Comment différencier endométriose et syndrome de l’intestin irritable ?
C’est l’une des confusions diagnostiques les plus fréquentes — les deux pathologies peuvent d’ailleurs coexister. L’élément orienteur principal est la cyclicité des symptômes : dans l’endométriose à localisation digestive, les symptômes (ballonnements intenses, douleurs rectales, diarrhée) s’aggravent nettement en période péri-menstruelle et s’atténuent entre les règles. Dans le SII, les symptômes ne suivent pas le cycle menstruel.
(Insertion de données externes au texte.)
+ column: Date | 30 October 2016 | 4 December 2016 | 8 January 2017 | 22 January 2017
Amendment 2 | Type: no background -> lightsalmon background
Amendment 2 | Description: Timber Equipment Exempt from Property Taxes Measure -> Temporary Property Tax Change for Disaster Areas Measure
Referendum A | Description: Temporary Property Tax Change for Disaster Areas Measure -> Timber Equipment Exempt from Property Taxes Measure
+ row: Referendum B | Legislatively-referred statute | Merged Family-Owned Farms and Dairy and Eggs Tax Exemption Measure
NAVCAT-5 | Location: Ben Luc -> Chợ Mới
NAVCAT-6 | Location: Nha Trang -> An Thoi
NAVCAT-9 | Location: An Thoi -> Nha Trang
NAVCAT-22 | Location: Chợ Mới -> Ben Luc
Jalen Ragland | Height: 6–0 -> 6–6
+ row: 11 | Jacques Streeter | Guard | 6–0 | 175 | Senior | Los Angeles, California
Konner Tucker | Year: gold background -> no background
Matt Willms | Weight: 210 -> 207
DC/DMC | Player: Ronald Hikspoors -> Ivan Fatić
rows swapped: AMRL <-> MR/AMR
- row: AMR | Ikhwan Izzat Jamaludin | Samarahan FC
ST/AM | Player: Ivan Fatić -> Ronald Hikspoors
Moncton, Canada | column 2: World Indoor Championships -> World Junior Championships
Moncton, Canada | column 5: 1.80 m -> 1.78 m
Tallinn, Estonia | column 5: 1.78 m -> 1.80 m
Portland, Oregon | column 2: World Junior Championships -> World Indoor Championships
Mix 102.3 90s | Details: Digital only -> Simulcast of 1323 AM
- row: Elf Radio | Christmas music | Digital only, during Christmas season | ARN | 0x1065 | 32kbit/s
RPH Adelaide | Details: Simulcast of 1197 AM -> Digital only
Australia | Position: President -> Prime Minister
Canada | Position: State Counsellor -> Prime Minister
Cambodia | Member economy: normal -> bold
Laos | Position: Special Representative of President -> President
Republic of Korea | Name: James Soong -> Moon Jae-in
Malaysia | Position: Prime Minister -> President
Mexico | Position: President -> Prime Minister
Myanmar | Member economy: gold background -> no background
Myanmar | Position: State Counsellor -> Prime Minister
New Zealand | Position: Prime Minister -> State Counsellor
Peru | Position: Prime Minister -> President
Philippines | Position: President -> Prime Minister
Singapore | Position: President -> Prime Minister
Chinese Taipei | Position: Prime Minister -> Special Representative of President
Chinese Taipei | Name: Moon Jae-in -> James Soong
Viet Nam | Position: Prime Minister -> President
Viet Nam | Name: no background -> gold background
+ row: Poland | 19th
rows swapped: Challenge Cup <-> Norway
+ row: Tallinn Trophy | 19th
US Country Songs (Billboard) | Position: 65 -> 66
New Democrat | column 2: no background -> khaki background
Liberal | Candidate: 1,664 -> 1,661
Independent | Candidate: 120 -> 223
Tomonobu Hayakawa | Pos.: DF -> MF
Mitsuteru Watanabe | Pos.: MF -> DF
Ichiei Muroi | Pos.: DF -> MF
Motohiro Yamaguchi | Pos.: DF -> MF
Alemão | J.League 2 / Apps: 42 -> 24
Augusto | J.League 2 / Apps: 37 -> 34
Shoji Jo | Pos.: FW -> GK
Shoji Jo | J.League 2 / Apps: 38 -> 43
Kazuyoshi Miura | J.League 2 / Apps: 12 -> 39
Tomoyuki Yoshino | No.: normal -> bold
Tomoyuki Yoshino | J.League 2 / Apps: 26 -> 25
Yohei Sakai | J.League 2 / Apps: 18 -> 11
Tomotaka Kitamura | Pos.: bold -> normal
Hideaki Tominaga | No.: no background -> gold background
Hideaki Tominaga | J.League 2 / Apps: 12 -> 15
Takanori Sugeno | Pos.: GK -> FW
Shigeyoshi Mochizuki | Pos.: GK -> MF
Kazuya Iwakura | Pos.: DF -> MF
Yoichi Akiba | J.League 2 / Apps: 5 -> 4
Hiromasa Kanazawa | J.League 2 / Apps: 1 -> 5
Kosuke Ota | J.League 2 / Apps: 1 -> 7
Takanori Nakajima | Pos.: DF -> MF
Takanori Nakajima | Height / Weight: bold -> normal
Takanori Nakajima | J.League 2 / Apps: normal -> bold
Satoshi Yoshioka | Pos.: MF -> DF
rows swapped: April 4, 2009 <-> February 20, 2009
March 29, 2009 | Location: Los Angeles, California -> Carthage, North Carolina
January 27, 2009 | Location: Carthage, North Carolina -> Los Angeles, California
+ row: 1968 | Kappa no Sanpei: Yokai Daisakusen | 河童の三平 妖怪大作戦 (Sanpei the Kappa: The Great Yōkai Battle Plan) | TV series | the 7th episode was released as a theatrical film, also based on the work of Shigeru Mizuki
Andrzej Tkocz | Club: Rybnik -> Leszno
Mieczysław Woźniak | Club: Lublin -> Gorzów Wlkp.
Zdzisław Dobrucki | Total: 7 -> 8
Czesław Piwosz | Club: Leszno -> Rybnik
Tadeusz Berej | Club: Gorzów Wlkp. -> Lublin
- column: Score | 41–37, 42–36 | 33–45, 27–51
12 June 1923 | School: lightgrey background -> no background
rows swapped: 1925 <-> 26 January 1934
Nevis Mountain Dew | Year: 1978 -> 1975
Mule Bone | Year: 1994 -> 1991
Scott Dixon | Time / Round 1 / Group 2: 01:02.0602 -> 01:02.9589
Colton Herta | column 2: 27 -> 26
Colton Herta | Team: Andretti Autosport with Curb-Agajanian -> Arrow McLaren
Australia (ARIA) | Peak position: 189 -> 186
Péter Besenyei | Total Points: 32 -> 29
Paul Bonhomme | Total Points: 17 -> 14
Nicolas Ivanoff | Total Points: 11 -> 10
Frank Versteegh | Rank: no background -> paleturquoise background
Une corrélation nette des troubles digestifs avec les règles doit faire suspecter une atteinte intestinale de l’endométriose — et non simplement un SII — jusqu’à preuve du contraire.

Quand consulter un centre de référence plutôt que son gynécologue habituel ?
La consultation dans un centre de référence ou de compétence endométriose est recommandée pour les formes profondes (atteinte digestive, vésicale, urétérale), les endométriomes ovariens bilatéraux ou récidivants, les situations d’infertilité associée, et les cas de douleurs résistant aux traitements hormonaux habituels après plusieurs mois d’essai. La liste des centres est disponible sur le site de l’Association EndoFrance et dans les recommandations HAS.